Facilitates Client Growth (CC8)
Partners with the client to transform learning and insight into action. Promotes client autonomy in the coaching process.
When the coach has partnered with the client in evoking new awareness through questions, observations, silence, and/or exploring metaphors, the next and final phase of the coaching conversation is partnering with the client in anchoring and integrating this new awareness within their life.
This can happen in a number of ways:
Exploring progress toward what the client wanted to accomplish.
During the session it is helpful to check in with the client to ensure they are happy with the direction of the session or whether the wish to explore something different. This is beneficial for both the client and the coach. It is helpful for the client because it again affirms that they are in the driver’s seat and thus strengthens trust and safety (Core Competency 4). It is also beneficial for the coach because it affirms the direction of the conversation or confirms the need to change. There are times when we may not be able to gauge if our exploration is serving the client, and so rather than second guess, we ask!
Towards the conclusion of the session, the coach will check in again to ascertain whether the client believes they have achieved their stated outcome for the session. Revisiting the measure(s) of success will help bring to the client’s conscious awareness the extent to which they have achieved what they hoped to accomplish within the session.
Exploring the client’s learning within the session
Reiterating what I have previously stated, I do not precis or recap what I believe has been accomplished in the session. My perception may differ from that of my client, and given it is
not about me, but about my client, I ask them what has been valuable in the session. Examples of how we may do this:
- what have you learned during our conversation (the ‘what’)?
- what have you learned about yourself (the ‘who’)?
- what new insights have you gained within this session?
- what have been the key ‘aha’ moments for you?
The wording is not important but should reflect expression that is authentic to both the coach and client. Verbally articulating what they have learned in the session – about their situation and about themselves – enables conscious awareness of the growth that has occurred. This may therefore increase the confidence and motivation to take action which will further facilitate change and growth.

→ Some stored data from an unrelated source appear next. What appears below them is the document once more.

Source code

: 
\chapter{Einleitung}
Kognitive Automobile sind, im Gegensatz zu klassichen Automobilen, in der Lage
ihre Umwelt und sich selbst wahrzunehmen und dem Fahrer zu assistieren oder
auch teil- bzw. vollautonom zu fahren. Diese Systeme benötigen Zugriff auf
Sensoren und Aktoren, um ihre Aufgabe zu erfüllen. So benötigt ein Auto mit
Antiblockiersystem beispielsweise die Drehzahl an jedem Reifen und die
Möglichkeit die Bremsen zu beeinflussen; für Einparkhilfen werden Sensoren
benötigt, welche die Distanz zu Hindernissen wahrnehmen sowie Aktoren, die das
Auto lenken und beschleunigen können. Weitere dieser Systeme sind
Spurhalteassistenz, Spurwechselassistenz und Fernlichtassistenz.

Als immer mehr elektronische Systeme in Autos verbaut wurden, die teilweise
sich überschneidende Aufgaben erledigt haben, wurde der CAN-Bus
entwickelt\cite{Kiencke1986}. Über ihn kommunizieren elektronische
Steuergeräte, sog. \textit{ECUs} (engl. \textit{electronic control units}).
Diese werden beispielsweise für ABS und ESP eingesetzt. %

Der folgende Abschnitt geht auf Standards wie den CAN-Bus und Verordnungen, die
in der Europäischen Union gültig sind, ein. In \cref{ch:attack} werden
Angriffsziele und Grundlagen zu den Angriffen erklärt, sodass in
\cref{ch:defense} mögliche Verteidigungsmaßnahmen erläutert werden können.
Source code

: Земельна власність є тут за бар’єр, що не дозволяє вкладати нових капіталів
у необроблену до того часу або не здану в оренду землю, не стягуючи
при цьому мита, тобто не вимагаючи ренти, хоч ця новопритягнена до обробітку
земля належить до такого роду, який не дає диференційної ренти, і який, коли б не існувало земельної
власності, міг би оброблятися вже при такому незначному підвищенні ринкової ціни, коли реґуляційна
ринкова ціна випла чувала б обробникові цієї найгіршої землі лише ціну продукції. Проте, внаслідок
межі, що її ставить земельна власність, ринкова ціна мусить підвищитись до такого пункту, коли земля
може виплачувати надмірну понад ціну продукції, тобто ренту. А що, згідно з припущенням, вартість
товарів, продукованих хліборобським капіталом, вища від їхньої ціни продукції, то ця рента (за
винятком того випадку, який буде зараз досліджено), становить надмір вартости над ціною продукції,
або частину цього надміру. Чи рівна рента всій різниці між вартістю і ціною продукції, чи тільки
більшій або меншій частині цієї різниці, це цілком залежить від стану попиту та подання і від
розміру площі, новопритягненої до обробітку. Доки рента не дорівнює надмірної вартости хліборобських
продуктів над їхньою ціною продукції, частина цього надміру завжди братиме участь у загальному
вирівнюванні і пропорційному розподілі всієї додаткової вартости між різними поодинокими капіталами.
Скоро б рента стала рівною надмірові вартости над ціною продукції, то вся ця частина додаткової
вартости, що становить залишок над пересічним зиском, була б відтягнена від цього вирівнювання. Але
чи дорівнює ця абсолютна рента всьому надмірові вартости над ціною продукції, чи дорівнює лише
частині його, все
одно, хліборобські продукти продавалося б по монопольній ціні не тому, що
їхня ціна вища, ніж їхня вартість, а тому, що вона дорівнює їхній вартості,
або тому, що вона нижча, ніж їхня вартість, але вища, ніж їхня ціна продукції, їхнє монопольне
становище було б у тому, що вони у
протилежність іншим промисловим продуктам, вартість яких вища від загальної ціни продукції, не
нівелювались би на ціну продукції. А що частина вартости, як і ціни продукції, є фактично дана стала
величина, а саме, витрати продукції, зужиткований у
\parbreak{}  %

Designing action, goals, ongoing reflection, and accountability
This is about partnering with the client in deciding how this new learning will be applied in a manner to facilitate further growth.
- what action can you take to reinforce this new awareness?
- what goals may you need to set to make this change?
- what may you need to continue to reflect on to expand this awareness?
- who might support you in following through on this (accountability)?
- (and, if the client chooses to hold themselves accountable) how will you do this?
These are but examples of questions the coach may ask in partnering with their client to encourage them to continue to act and further reflect, change, and grow in maximising their personal and professional potential.
This is not intended to be a comprehensive explanation of each of the ICF Core Competencies, as this can readily be found on the ICF Website. What I have sought to do is to create some awareness of how the order and flow of the core competencies within a coaching session or series of sessions can result in deeper awareness and transformation within clients.
With practice and persistence, coaches will learn to integrate these core competencies within their coaching in a seamless manner that is congruent with their own unique style of coaching.